Insofern ist auch mangels schuldhaften Verhaltens der Beklagten kein Raum für einen Schadenersatzanspruch des Klägers, der als Amtshaftungsanspruch (Art 34 Satz 3 Grundgesetz [GG], § 839 Bürgerliches Gesetzbuch [BGB]) ohnehin gemäß § 17 a Abs 2 Gerichtsverfassungsgesetz (GVG) vor den ordentlichen Gerichten durchzusetzen wäre. Eine (Teil-) Verweisung des Rechtsstreits an das zuständige Landgericht scheidet nach der Rspr des BSG aus (vgl hierzu nur BSG 31.10.2012, B 13 R 437/11 B, juris Rn 10 unter Hinweis auf BSG SozR 4-1500 § 153 Nr 11 Rn 23).

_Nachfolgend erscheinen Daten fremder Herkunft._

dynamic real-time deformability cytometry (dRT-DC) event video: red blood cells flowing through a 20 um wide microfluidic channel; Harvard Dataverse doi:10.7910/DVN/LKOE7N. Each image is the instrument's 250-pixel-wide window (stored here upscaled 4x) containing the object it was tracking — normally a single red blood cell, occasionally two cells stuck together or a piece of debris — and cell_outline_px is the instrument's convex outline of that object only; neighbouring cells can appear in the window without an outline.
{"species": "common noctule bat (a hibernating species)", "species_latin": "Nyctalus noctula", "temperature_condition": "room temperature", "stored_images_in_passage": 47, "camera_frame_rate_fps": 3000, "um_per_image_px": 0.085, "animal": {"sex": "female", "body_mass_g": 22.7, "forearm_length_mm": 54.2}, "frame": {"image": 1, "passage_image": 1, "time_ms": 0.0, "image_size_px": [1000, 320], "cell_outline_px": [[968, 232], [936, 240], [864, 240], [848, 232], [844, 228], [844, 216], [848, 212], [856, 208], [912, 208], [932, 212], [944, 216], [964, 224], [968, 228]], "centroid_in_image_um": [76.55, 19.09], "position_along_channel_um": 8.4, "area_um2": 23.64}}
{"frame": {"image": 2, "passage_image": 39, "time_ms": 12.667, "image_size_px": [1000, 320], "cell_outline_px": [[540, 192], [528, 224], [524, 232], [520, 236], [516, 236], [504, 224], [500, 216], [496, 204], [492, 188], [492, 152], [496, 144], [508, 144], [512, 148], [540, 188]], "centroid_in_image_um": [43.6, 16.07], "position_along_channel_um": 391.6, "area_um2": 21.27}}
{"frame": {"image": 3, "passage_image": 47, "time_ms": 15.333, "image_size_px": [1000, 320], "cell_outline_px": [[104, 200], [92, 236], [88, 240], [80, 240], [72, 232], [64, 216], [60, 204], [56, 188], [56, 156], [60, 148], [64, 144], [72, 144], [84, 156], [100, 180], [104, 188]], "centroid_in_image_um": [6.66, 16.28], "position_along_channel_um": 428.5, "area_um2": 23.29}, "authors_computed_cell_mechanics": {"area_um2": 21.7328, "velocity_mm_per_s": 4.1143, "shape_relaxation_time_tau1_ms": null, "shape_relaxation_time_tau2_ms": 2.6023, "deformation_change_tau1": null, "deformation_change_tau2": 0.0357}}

Ein Anspruch auf die begehrten Fahrkosten besteht daher nicht. Insofern kommt auch die Verurteilung zu Nebenleistungen nicht in Betracht. Ein Anspruch auf Säumniszuschläge scheidet ohnehin aus, da Säumniszuschläge nur von Behörden erhoben werden, um den Bürger zur zeitnahen Erfüllung seiner Zahlungsverpflichtungen anzuhalten.

Die Berufung war daher zurückzuweisen.

Die Kostenentscheidung beruht auf § 193 SGG.

Gründe für die Zulassung der Revision liegen nicht vor.